Is this a good idea? It's a double-edged sword. On one hand, security professionals genuinely need these capabilities. On the other hand, the vetting process is only as good as OpenAI's ability to verify applicants' credentials. I've heard mixed opinions from the security community — some welcome it, others worry about the potential for misuse.
Safety Guardrails
For users without Trusted Access, Sol maintains strict safety guardrails around cybersecurity queries. It will:
- Identify vulnerabilities in your code and suggest fixes (defensive: allowed)
- Explain how specific attack vectors work in educational contexts (allowed)
- Write functional exploit code targeting real systems (blocked)
- Help develop malware or ransomware (blocked)

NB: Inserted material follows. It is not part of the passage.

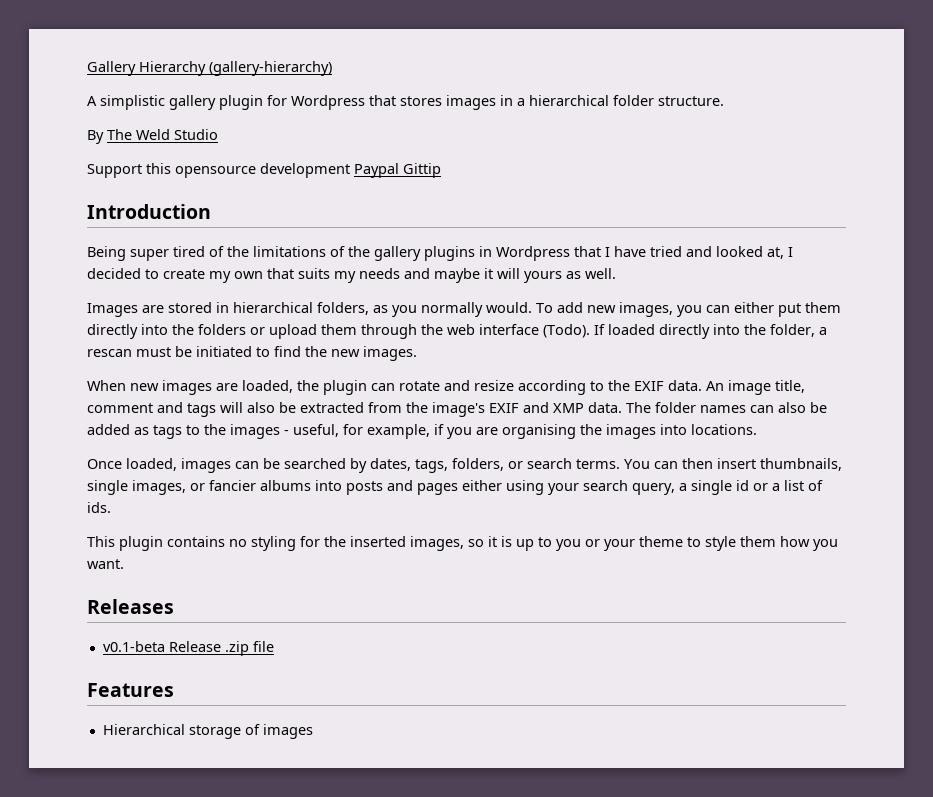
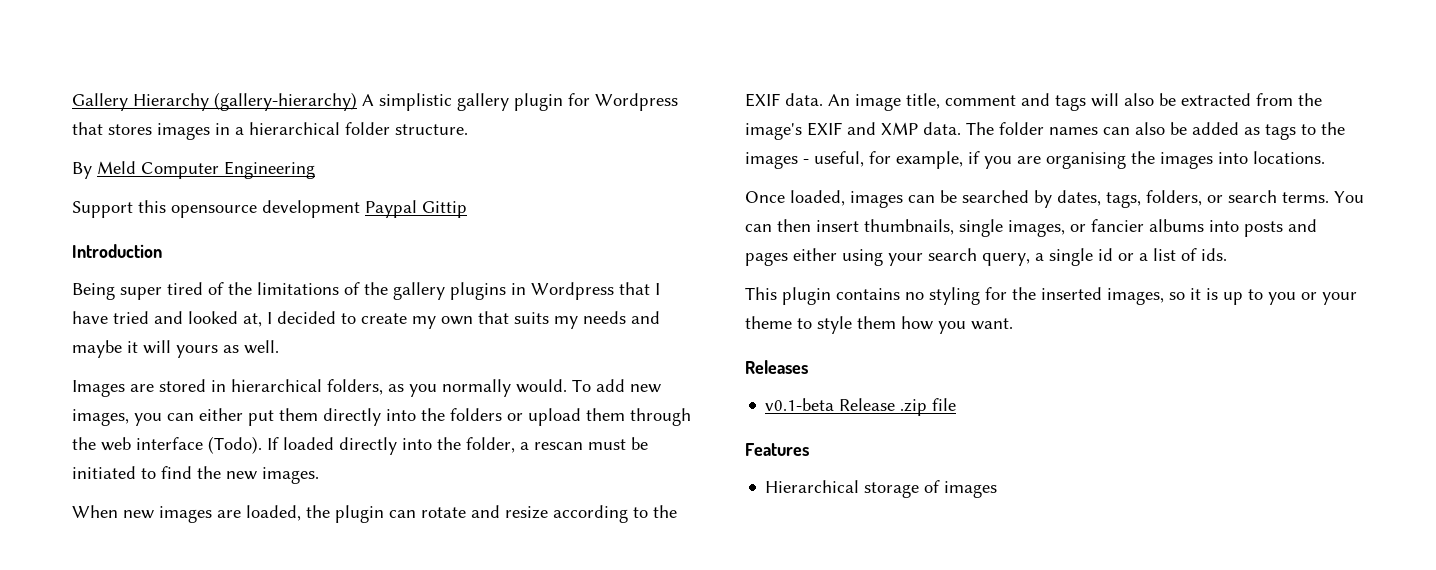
(332, 68) // -> (357, 101) none
[107,129,218,140] The Weld Studio -> [97,161,315,179] Meld Computer Engineering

- Assist with social engineering campaigns (blocked)
The line between "educational" and "offensive" is blurry, and in my testing, Sol occasionally refused legitimate security research queries. When I asked it to explain the mechanics of a specific zero-day for a research writeup, it refused twice before complying on the third attempt after I provided more context about my research purpose.
My advice: if you're doing legitimate security work, apply for Trusted Access. The standard guardrails are too aggressive for professional security research, and the approval process isn't onerous.
Frequently Asked Questions
What is ExploitBench?
ExploitBench is a cybersecurity benchmark that evaluates AI models on their ability to identify, analyze, and help remediate software vulnerabilities. It tests both offensive and defensive security capabilities across realistic codebases.
Can GPT-5.6 Sol replace a human penetration tester?
No. While Sol scores well on ExploitBench (73.5%), it excels at pattern recognition in code rather than creative exploitation. It's best used as a force multiplier for human security professionals, not a replacement.